(Your instructions)
Copy all lines holding the word "none" from the entries.

(Data to use)
---------------
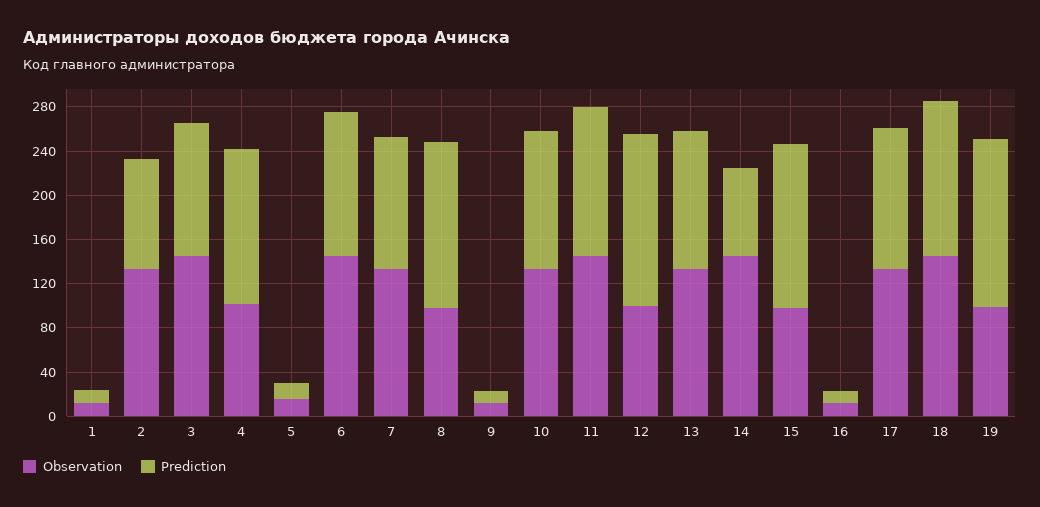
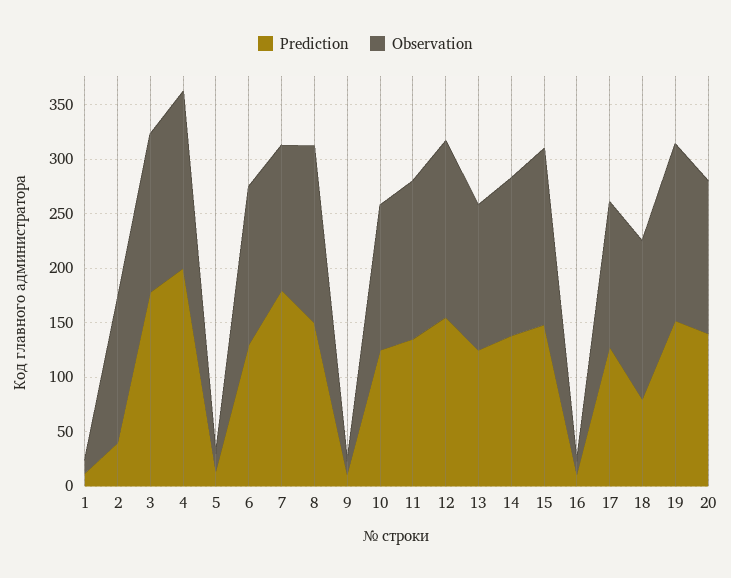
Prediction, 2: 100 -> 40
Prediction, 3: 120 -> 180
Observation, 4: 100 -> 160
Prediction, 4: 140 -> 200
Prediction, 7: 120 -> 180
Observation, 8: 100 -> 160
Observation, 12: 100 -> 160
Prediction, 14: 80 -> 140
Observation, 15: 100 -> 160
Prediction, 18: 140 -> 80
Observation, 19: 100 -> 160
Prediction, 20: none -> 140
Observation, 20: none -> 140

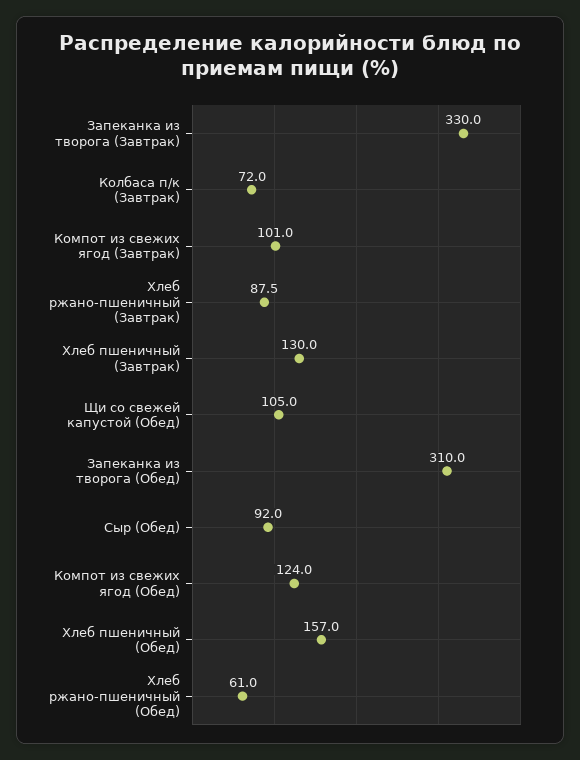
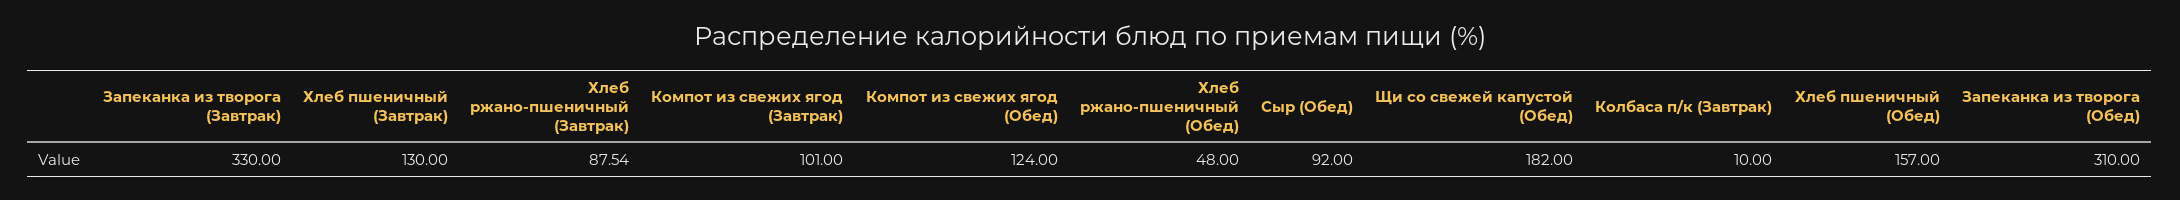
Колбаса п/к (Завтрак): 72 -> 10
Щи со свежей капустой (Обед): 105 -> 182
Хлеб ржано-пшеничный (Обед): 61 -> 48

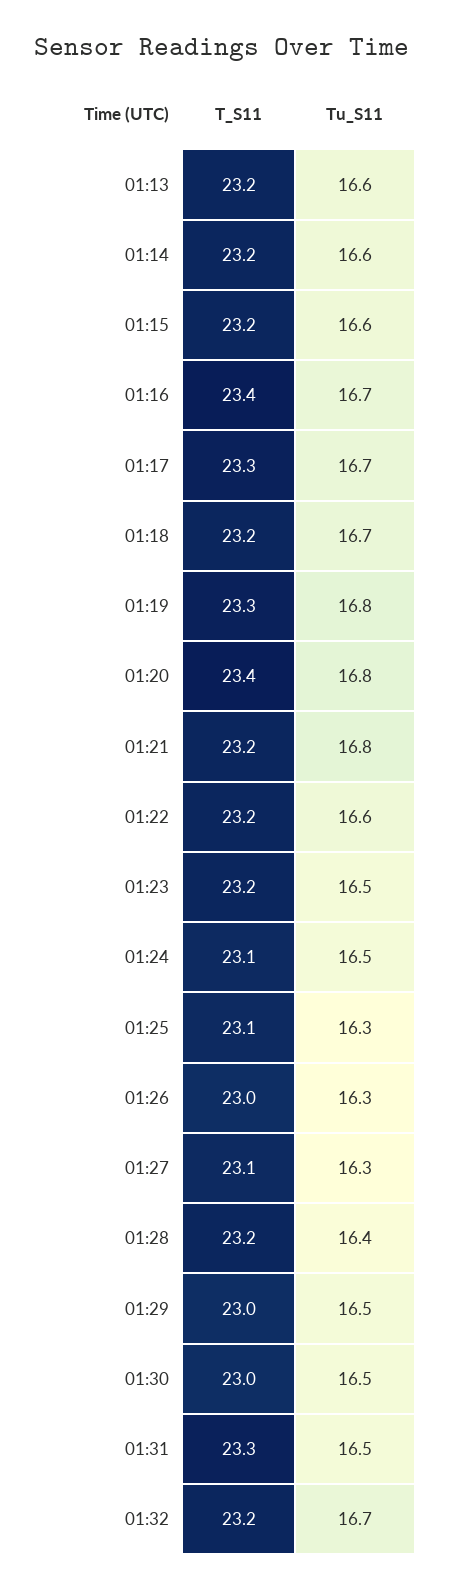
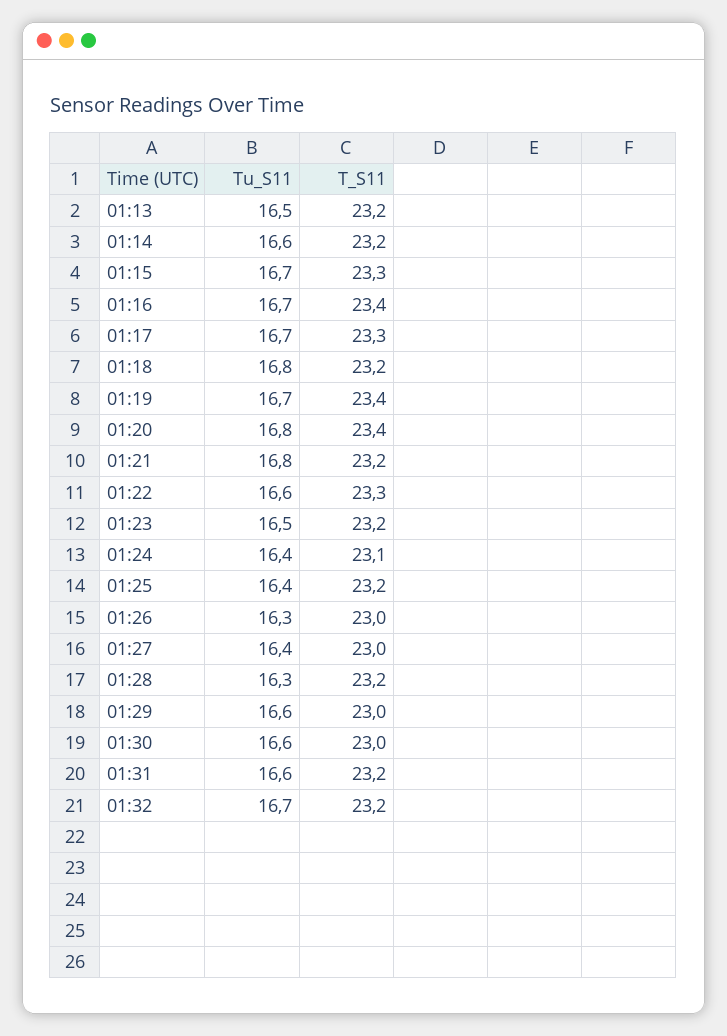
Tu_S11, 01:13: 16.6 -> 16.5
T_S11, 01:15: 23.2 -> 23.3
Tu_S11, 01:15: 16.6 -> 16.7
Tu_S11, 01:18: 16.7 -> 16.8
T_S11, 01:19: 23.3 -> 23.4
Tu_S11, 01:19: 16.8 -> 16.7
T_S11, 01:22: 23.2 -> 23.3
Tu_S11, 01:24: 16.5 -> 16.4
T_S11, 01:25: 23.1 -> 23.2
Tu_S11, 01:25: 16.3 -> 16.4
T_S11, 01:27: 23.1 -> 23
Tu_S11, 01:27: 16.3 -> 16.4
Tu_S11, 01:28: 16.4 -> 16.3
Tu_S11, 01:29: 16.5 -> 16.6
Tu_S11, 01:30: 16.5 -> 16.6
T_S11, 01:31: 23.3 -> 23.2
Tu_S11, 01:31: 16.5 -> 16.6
---------------
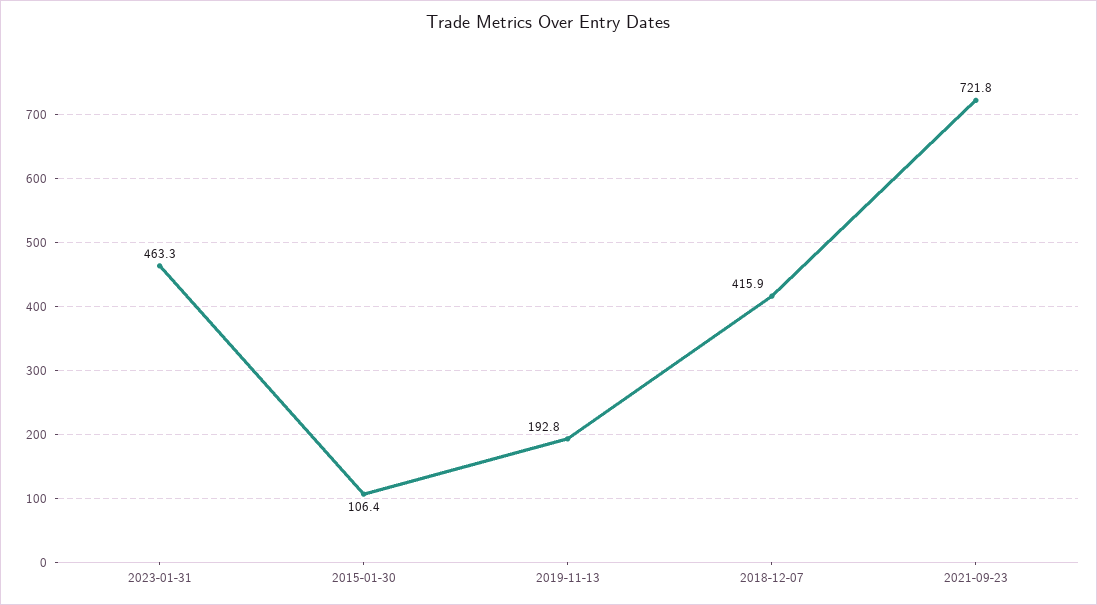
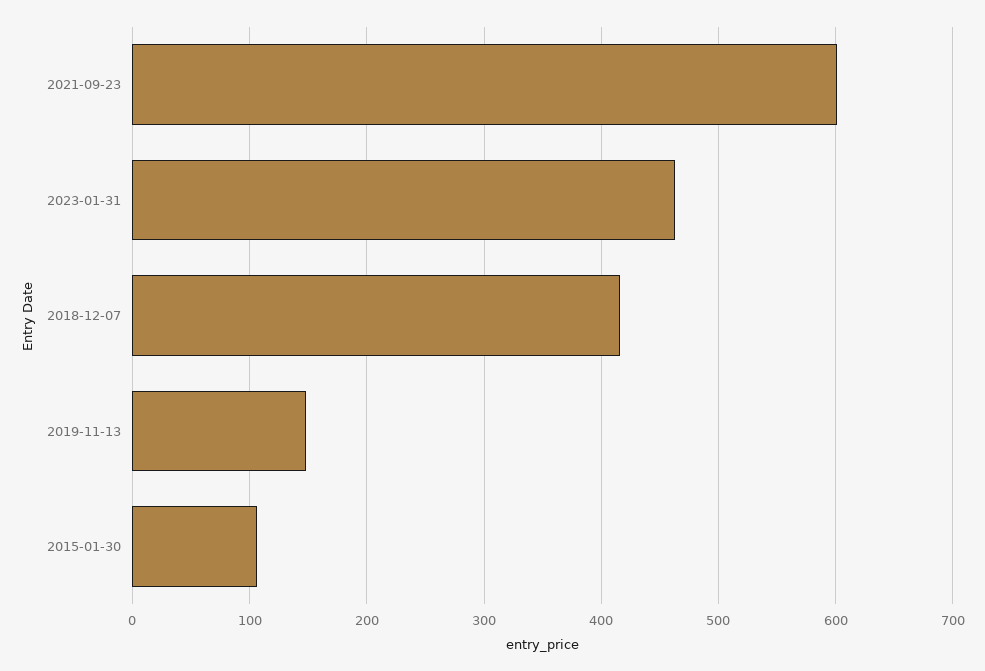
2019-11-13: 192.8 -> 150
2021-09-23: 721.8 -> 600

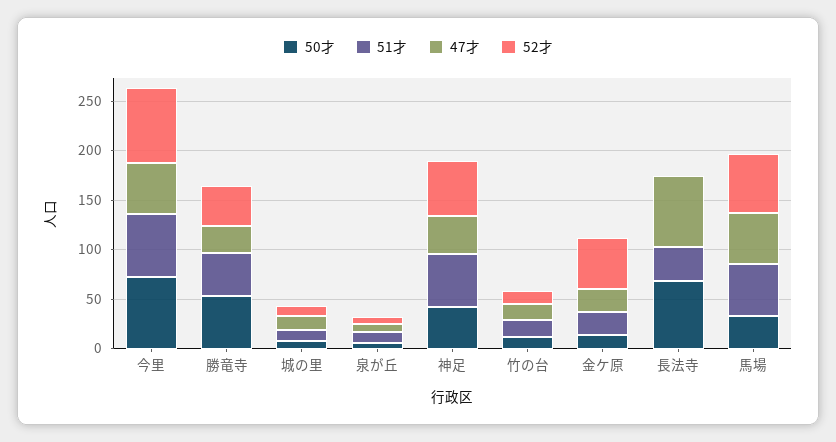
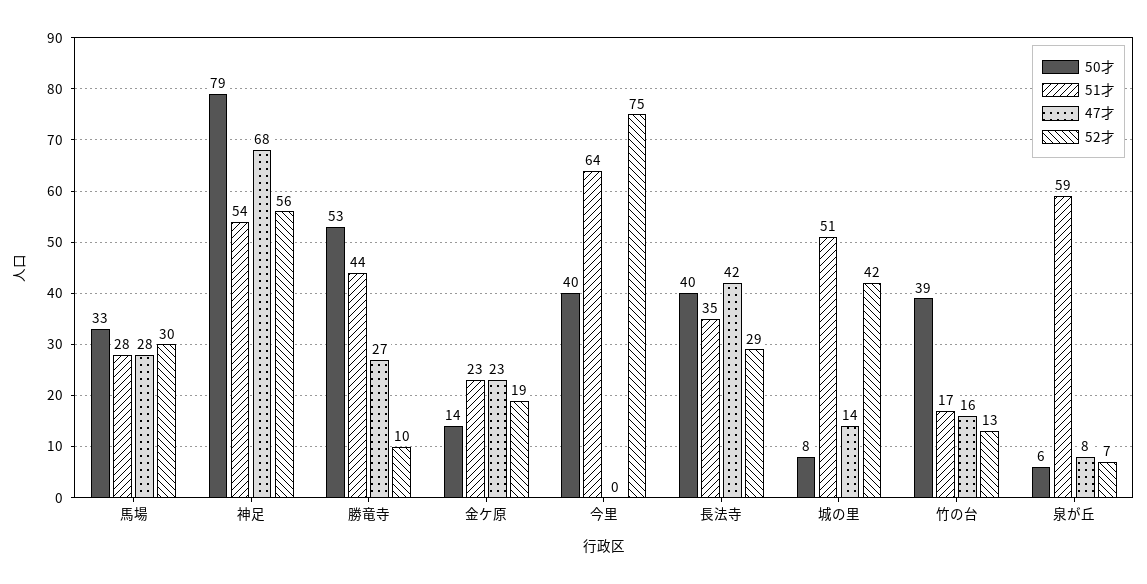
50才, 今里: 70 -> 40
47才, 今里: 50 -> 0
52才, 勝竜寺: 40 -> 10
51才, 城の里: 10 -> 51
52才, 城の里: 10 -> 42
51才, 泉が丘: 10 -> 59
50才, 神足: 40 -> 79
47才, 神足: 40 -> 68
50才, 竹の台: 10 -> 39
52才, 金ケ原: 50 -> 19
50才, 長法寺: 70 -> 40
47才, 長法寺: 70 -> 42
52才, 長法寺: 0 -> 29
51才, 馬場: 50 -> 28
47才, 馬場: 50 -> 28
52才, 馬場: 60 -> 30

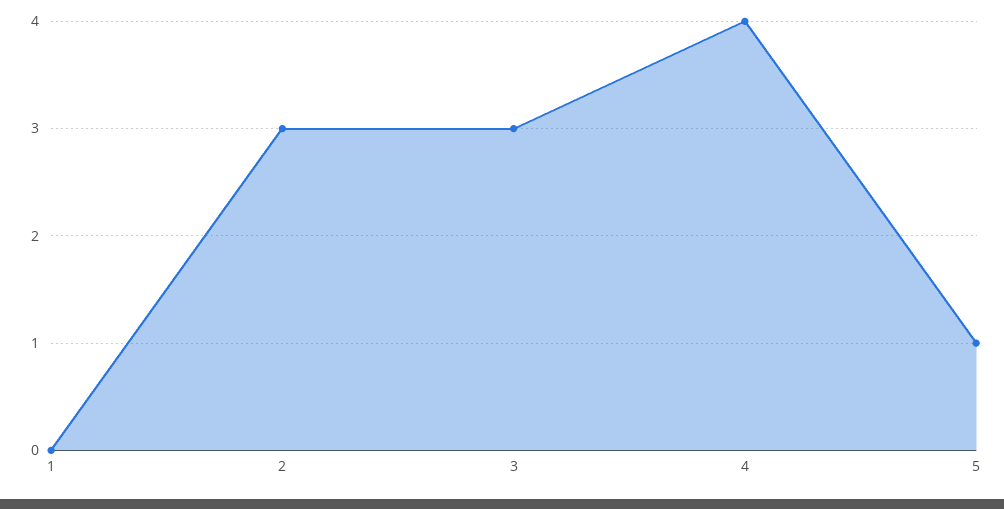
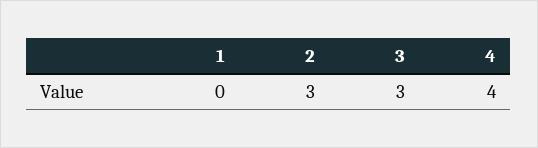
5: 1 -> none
---------------
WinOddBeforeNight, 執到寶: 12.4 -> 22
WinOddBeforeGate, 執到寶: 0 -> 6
---------------
(Result of the exercise)
Prediction, 20: none -> 140
Observation, 20: none -> 140
5: 1 -> none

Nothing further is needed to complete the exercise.